Urdiales, artista en Madrid

Ya está aquí la Feria de Otoño, tan otoñal, y en ella como hito fundamental el retorno a Madrid de Diego Urdiales, en su temporada del millón de dólares. Fue el año pasado cuando Urdiales nos legó a los que estábamos en Las Ventas una clara explicación de lo que es el toreo sin zarandajas: dos perfectas series de naturales y una soberbia estocada hasta la gamuza. Frente a toros de Adolfo Martín, no las monas de cada día, el de Arnedo firmó su tesis y ahí nos la dejó para rumiarla durante toda la invernada.

El Urdiales que viene a Madrid el próximo viernes es otro distinto. Ahora Urdiales es un artista, e incluso los que aprovecharon sus tribunas periodísticas para restarle méritos ahora se rinden a su arte echando a rodar esos adjetivos tan cargantes que suele usar la crítica seria cuando se pone interesadamente trascendente. Y aunque Urdiales, ahora que está regado con la lluvia dorada, luce vestidos nuevos y ha comprado trajes para la familia, no deja de ser el mismo torero que siempre fue, pues como dijo el clásico se torea como se es. La sutil diferencia estriba en que ahora enfrente ya no está Adolfo Martín, sino El Puerto de San Lorenzo, o sea que le han quitado o él ha renunciado a la parte que más enaltecía su toreo, que es el oponente.

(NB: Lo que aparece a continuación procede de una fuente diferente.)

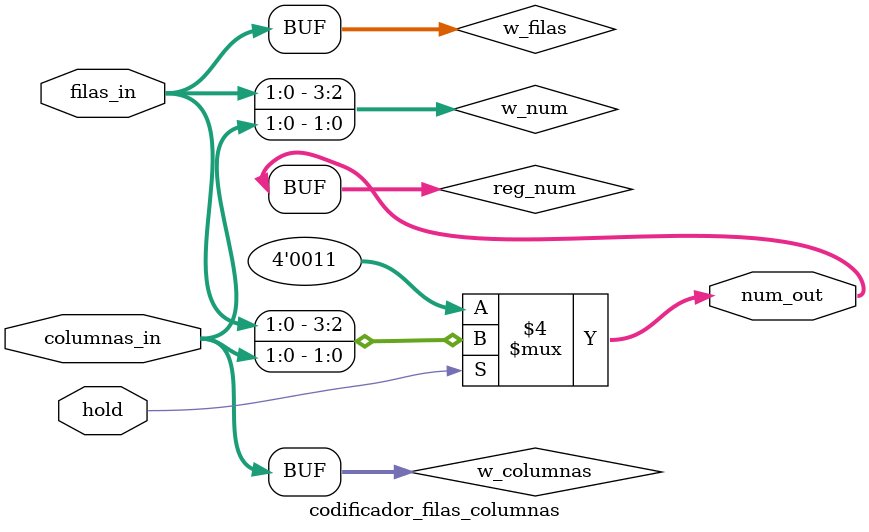
<source format=v>

module codificador_filas_columnas(
	input [1:0] filas_in,
	input [1:0] columnas_in,
	input hold,
	output wire [3:0]num_out
);


//Declaracion de registrosy wires
reg [3:0]reg_num = 4'b011; //Tecla A
wire [1:0]w_filas;
wire [1:0]w_columnas;
wire [3:0]w_num;

//Conexion de wires
assign w_filas[1:0] = filas_in[1:0];
assign w_columnas[1:0] = columnas_in[1:0];
assign w_num = {w_filas,w_columnas};
assign num_out = reg_num;

//Logica de salida
always@(*)
begin
	if(hold)
		reg_num = w_num;
	else
		reg_num = 4'b011;
end


	

endmodule

</source>
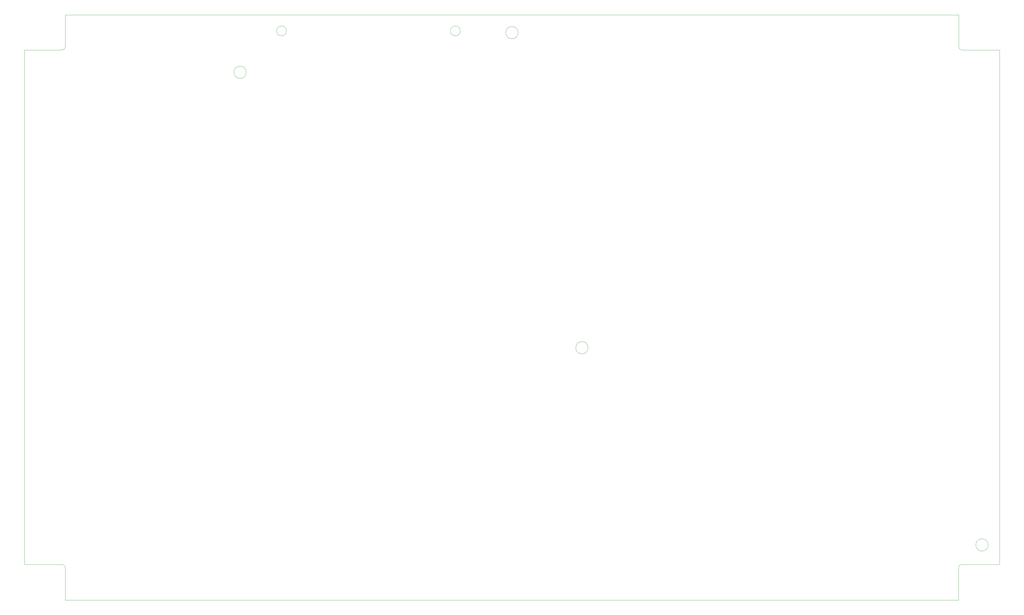
<source format=gbr>
%TF.GenerationSoftware,KiCad,Pcbnew,7.0.7*%
%TF.CreationDate,2023-11-21T20:32:34+00:00*%
%TF.ProjectId,lynx96,6c796e78-3936-42e6-9b69-6361645f7063,rev?*%
%TF.SameCoordinates,Original*%
%TF.FileFunction,Profile,NP*%
%FSLAX46Y46*%
G04 Gerber Fmt 4.6, Leading zero omitted, Abs format (unit mm)*
G04 Created by KiCad (PCBNEW 7.0.7) date 2023-11-21 20:32:34*
%MOMM*%
%LPD*%
G01*
G04 APERTURE LIST*
%TA.AperFunction,Profile*%
%ADD10C,0.100000*%
%TD*%
G04 APERTURE END LIST*
D10*
X40000000Y-223000000D02*
X52967226Y-223000000D01*
X52964703Y-44500000D02*
X40000000Y-44500000D01*
X363600000Y-235400000D02*
X363600000Y-224121390D01*
X363610000Y-32300000D02*
X54100000Y-32300000D01*
X116810000Y-52250000D02*
G75*
G03*
X116810000Y-52250000I-2135462J0D01*
G01*
X54102523Y-235400000D02*
X363600000Y-235400000D01*
X40000000Y-44500000D02*
X40000000Y-223000000D01*
X52964703Y-44500000D02*
G75*
G03*
X54100000Y-43364703I-3J1135300D01*
G01*
X364735297Y-222986093D02*
X377800000Y-222986093D01*
X190961198Y-37900000D02*
G75*
G03*
X190961198Y-37900000I-1711198J0D01*
G01*
X373835462Y-216220000D02*
G75*
G03*
X373835462Y-216220000I-2135462J0D01*
G01*
X364735297Y-222986100D02*
G75*
G03*
X363600000Y-224121390I3J-1135300D01*
G01*
X54100000Y-32300000D02*
X54100000Y-43364703D01*
X54102500Y-224135297D02*
G75*
G03*
X52967226Y-223000000I-1135300J-3D01*
G01*
X210990000Y-38500000D02*
G75*
G03*
X210990000Y-38500000I-2135462J0D01*
G01*
X130751198Y-37900000D02*
G75*
G03*
X130751198Y-37900000I-1711198J0D01*
G01*
X235235462Y-147800000D02*
G75*
G03*
X235235462Y-147800000I-2135462J0D01*
G01*
X54102523Y-224130000D02*
X54102523Y-235400000D01*
X363610000Y-43364703D02*
X363610000Y-32300000D01*
X377800000Y-44500000D02*
X364745297Y-44500000D01*
X363610000Y-43364703D02*
G75*
G03*
X364745297Y-44500000I1135300J3D01*
G01*
X377800000Y-222986093D02*
X377800000Y-44500000D01*
M02*

</source>
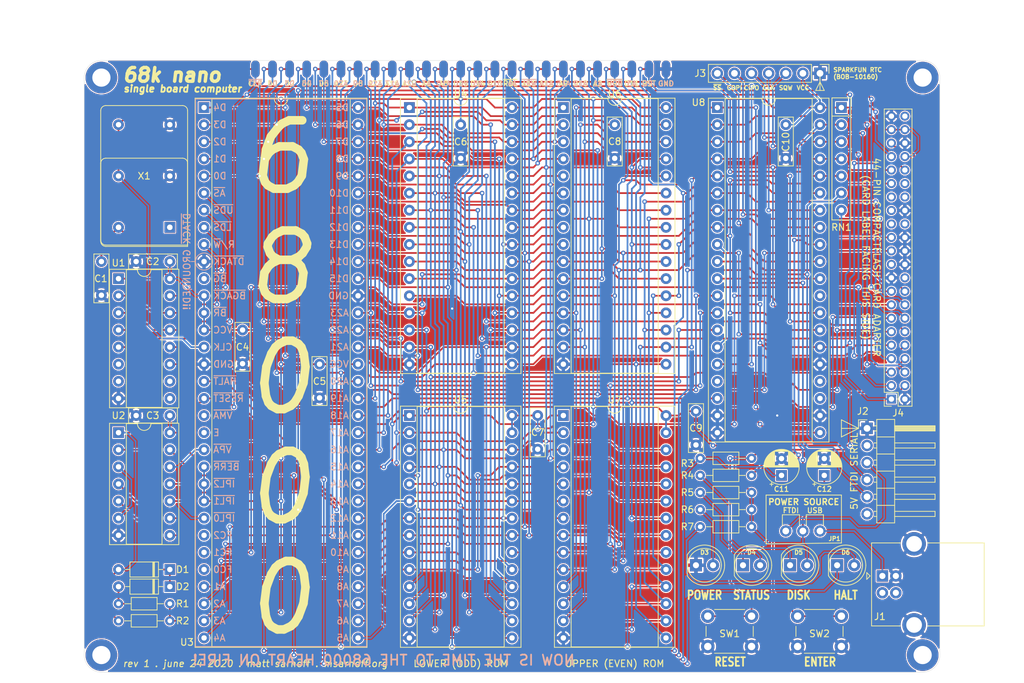
<source format=kicad_pcb>
(kicad_pcb
	(version 20241229)
	(generator "pcbnew")
	(generator_version "9.0")
	(general
		(thickness 1.6)
		(legacy_teardrops no)
	)
	(paper "A4")
	(layers
		(0 "F.Cu" signal)
		(2 "B.Cu" signal)
		(9 "F.Adhes" user)
		(11 "B.Adhes" user)
		(13 "F.Paste" user)
		(15 "B.Paste" user)
		(5 "F.SilkS" user)
		(7 "B.SilkS" user)
		(1 "F.Mask" user)
		(3 "B.Mask" user)
		(17 "Dwgs.User" user)
		(19 "Cmts.User" user)
		(21 "Eco1.User" user)
		(23 "Eco2.User" user)
		(25 "Edge.Cuts" user)
		(27 "Margin" user)
		(31 "F.CrtYd" user)
		(29 "B.CrtYd" user)
		(35 "F.Fab" user)
		(33 "B.Fab" user)
	)
	(setup
		(pad_to_mask_clearance 0.051)
		(allow_soldermask_bridges_in_footprints no)
		(tenting front back)
		(pcbplotparams
			(layerselection 0x00000000_00000000_55555555_575555ff)
			(plot_on_all_layers_selection 0x00000000_00000000_00000000_02000000)
			(disableapertmacros no)
			(usegerberextensions no)
			(usegerberattributes no)
			(usegerberadvancedattributes no)
			(creategerberjobfile no)
			(dashed_line_dash_ratio 12.000000)
			(dashed_line_gap_ratio 3.000000)
			(svgprecision 4)
			(plotframeref no)
			(mode 1)
			(useauxorigin no)
			(hpglpennumber 1)
			(hpglpenspeed 20)
			(hpglpendiameter 15.000000)
			(pdf_front_fp_property_popups yes)
			(pdf_back_fp_property_popups yes)
			(pdf_metadata yes)
			(pdf_single_document no)
			(dxfpolygonmode yes)
			(dxfimperialunits yes)
			(dxfusepcbnewfont yes)
			(psnegative no)
			(psa4output no)
			(plot_black_and_white yes)
			(sketchpadsonfab no)
			(plotpadnumbers no)
			(hidednponfab no)
			(sketchdnponfab yes)
			(crossoutdnponfab yes)
			(subtractmaskfromsilk no)
			(outputformat 1)
			(mirror no)
			(drillshape 0)
			(scaleselection 1)
			(outputdirectory "gerbers/")
		)
	)
	(net 0 "")
	(net 1 "GND")
	(net 2 "/~{RESET}")
	(net 3 "VCC")
	(net 4 "/~{A22}")
	(net 5 "/RESET")
	(net 6 "/A22")
	(net 7 "/~{A20}")
	(net 8 "/A20")
	(net 9 "/~{IRQ}")
	(net 10 "/IRQ")
	(net 11 "/~{LDS}")
	(net 12 "/R,~{W}")
	(net 13 "/~{AS}")
	(net 14 "/~{RDU}")
	(net 15 "/~{WRL}")
	(net 16 "/~{WRU}")
	(net 17 "/~{RDL}")
	(net 18 "/~{UDS}")
	(net 19 "/D4")
	(net 20 "/A5")
	(net 21 "/D3")
	(net 22 "/A6")
	(net 23 "/D2")
	(net 24 "/A7")
	(net 25 "/D1")
	(net 26 "/A8")
	(net 27 "/D0")
	(net 28 "/A9")
	(net 29 "/A10")
	(net 30 "/A11")
	(net 31 "/A12")
	(net 32 "/A13")
	(net 33 "/A14")
	(net 34 "Net-(U3-Pad11)")
	(net 35 "/A15")
	(net 36 "/A16")
	(net 37 "/A17")
	(net 38 "/A18")
	(net 39 "/CPUCLK")
	(net 40 "/A19")
	(net 41 "/A21")
	(net 42 "Net-(U3-Pad19)")
	(net 43 "Net-(U3-Pad20)")
	(net 44 "/A23")
	(net 45 "/D15")
	(net 46 "/D14")
	(net 47 "/D13")
	(net 48 "/D12")
	(net 49 "Net-(U3-Pad26)")
	(net 50 "/D11")
	(net 51 "Net-(U3-Pad27)")
	(net 52 "/D10")
	(net 53 "Net-(U3-Pad28)")
	(net 54 "/D9")
	(net 55 "/A1")
	(net 56 "/D8")
	(net 57 "/A2")
	(net 58 "/D7")
	(net 59 "/A3")
	(net 60 "/D6")
	(net 61 "/A4")
	(net 62 "/D5")
	(net 63 "Net-(U8-Pad23)")
	(net 64 "Net-(U8-Pad24)")
	(net 65 "Net-(U8-Pad15)")
	(net 66 "Net-(U8-Pad29)")
	(net 67 "Net-(U8-Pad17)")
	(net 68 "Net-(X1-Pad1)")
	(net 69 "/~{HALT}")
	(net 70 "/~{CFLED}")
	(net 71 "/CFIRQ")
	(net 72 "Net-(J1-Pad3)")
	(net 73 "Net-(J1-Pad2)")
	(net 74 "Net-(J1-Pad1)")
	(net 75 "Net-(J2-Pad6)")
	(net 76 "/RXD")
	(net 77 "/TXD")
	(net 78 "Net-(J2-Pad3)")
	(net 79 "Net-(J2-Pad2)")
	(net 80 "/~{BTN1}")
	(net 81 "Net-(J4-Pad44)")
	(net 82 "Net-(J4-Pad34)")
	(net 83 "Net-(J4-Pad32)")
	(net 84 "Net-(J4-Pad29)")
	(net 85 "Net-(J4-Pad28)")
	(net 86 "Net-(J4-Pad27)")
	(net 87 "Net-(J4-Pad21)")
	(net 88 "Net-(J4-Pad20)")
	(net 89 "/RTC_CIPO")
	(net 90 "/RTC_SQW")
	(net 91 "/~{RTC_SS}")
	(net 92 "/RTC_CLK")
	(net 93 "/RTC_COPI")
	(net 94 "/~{RESETBTN}")
	(net 95 "Net-(D1-Pad1)")
	(net 96 "Net-(D3-Pad2)")
	(net 97 "Net-(D4-Pad2)")
	(net 98 "Net-(D4-Pad1)")
	(net 99 "Net-(U1-Pad9)")
	(net 100 "Net-(U1-Pad10)")
	(net 101 "Net-(U1-Pad6)")
	(net 102 "Net-(U1-Pad7)")
	(net 103 "Net-(U2-Pad3)")
	(net 104 "Net-(D5-Pad1)")
	(net 105 "Net-(D6-Pad2)")
	(net 106 "Net-(C11-Pad1)")
	(net 107 "/EXTIRQ")
	(footprint "Button_Switch_THT:SW_PUSH_6mm" (layer "F.Cu") (at 142.24 125.73 180))
	(footprint "Package_DIP:DIP-14_W7.62mm_Socket" (layer "F.Cu") (at 48.26 93.98))
	(footprint "Package_DIP:DIP-16_W7.62mm_Socket" (layer "F.Cu") (at 48.26 71.12))
	(footprint "Package_DIP:DIP-64_W22.86mm_Socket" (layer "F.Cu") (at 60.96 45.72))
	(footprint "Package_DIP:DIP-28_W15.24mm_Socket" (layer "F.Cu") (at 91.44 91.44))
	(footprint "Package_DIP:DIP-28_W15.24mm_Socket" (layer "F.Cu") (at 114.3 91.44))
	(footprint "Oscillator:Oscillator_DIP-14" (layer "F.Cu") (at 55.88 63.5 90))
	(footprint "Package_DIP:DIP-32_W15.24mm_Socket" (layer "F.Cu") (at 91.44 45.72))
	(footprint "Package_DIP:DIP-40_W15.24mm_Socket" (layer "F.Cu") (at 137.16 45.72))
	(footprint "Capacitor_THT:CP_Radial_D5.0mm_P2.50mm" (layer "F.Cu") (at 146.685 100.33 90))
	(footprint "Diode_THT:D_DO-35_SOD27_P7.62mm_Horizontal" (layer "F.Cu") (at 55.88 114.3 180))
	(footprint "Diode_THT:D_DO-35_SOD27_P7.62mm_Horizontal" (layer "F.Cu") (at 55.88 116.84 180))
	(footprint "Resistor_THT:R_Axial_DIN0204_L3.6mm_D1.6mm_P7.62mm_Horizontal" (layer "F.Cu") (at 55.88 121.92 180))
	(footprint "Resistor_THT:R_Axial_DIN0204_L3.6mm_D1.6mm_P7.62mm_Horizontal" (layer "F.Cu") (at 55.88 119.38 180))
	(footprint "Oscillator:Oscillator_DIP-8" (layer "F.Cu") (at 55.88 63.5 90))
	(footprint "Connector_PinHeader_2.00mm:PinHeader_2x22_P2.00mm_Vertical" (layer "F.Cu") (at 163 47))
	(footprint "Connector_PinHeader_2.54mm:PinHeader_1x06_P2.54mm_Horizontal" (layer "F.Cu") (at 159.385 93.345))
	(footprint "Connector_PinHeader_2.54mm:PinHeader_1x03_P2.54mm_Vertical" (layer "F.Cu") (at 147.32 108.585 90))
	(footprint "Connector_USB:USB_B_OST_USB-B1HSxx_Horizontal" (layer "F.Cu") (at 161.66 115.26))
	(footprint "Capacitor_THT:C_Rect_L7.0mm_W2.0mm_P5.00mm"
		(layer "F.Cu")
		(uuid "00000000-0000-0000-0000-00005eddb0fd")
		(at 55.88 68.58 180)
		(descr "C, Rect series, Radial, pin pitch=5.00mm, , length*width=7*2mm^2, Capacitor")
		(tags "C Rect series Radial pin pitch 5.00mm  length 7mm width 2mm Capacitor")
		(property "Reference" "C2"
			(at 2.54 0 0)
			(layer "F.SilkS")
			(uuid "32f1a7bd-d10a-439d-949f-334ee3cb36cc")
			(effects
				(font
					(size 1 1)
					(thickness 0.15)
				)
			)
		)
		(property "Value" "0.1uF"
			(at 2.5 2.25 0)
			(layer "F.Fab")
			(uuid "11390381-5f87-49e5-8074-1014f2ea931b")
			(effects
				(font
					(size 1 1)
					(thickness 0.15)
				)
			)
		)
		(property "Datasheet" ""
			(at 0 0 180)
			(layer "F.Fab")
			(hide yes)
			(uuid "badf5380-7db6-4b4d-886c-c7e7aad87b64")
			(effects
				(font
					(size 1.27 1.27)
					(thickness 0.15)
				)
			)
		)
		(property "Description" ""
			(at 0 0 180)
			(layer "F.Fab")
			(hide yes)
			(uuid "9e4eb381-b469-4a76-b67e-3dca2904c858")
			(effects
				(font
					(size 1.27 1.27)
					(thickness 0.15)
				)
			)
		)
		(path "/00000000-0000-0000-0000-00005ee04bde")
		(attr through_hole)
		(fp_line
			(start 6.12 -1.12)
			(end 6.12 1.12)
			(stroke
				(width 0.12)
				(type solid)
			)
			(layer "F.SilkS")
			(uuid "958f175e-938a-4aa5-9fde-732cf68ff4bf")
		)
		(fp_line
			(start -1.12 1.12)
			(end 6.12 1.12)
			(stroke
				(width 0.12)
				(type solid)
			)
			(layer "F.SilkS")
			(uuid "635ff925-33da-46a3-b639-16352ad2f83c")
		)
		(fp_line
			(start -1.12 -1.12)
			(end 6.12 -1.12)
			(stroke
				(width 0.12)
				(type solid)
			)
			(layer "F.SilkS")
			(uuid "016a93e3-f63b-4f76-9987-ac06513593f9")
		)
		(fp_line
			(start -1.12 -1.12)
			(end -1.12 1.12)
			(st
... [1607261 chars truncated]
</source>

Creo que Urdiales está viviendo un espejismo, y aunque muchos que hemos seguido atentamente su carrera y que no nos engañamos en cuanto a sus innegables virtudes y a sus innegables defectos no dejamos de alegrarnos de que un golpe de fortuna le haya puesto en manos de los que mueven los cotarros, de que le lleven a Curro a verlo y de que los que más le ningunearon ahora se rindan a su arte, no podemos olvidar que es un torero de dieciséis años de alternativa y que sus grandes verdades en las grandes ferias deberían estar dichas ya.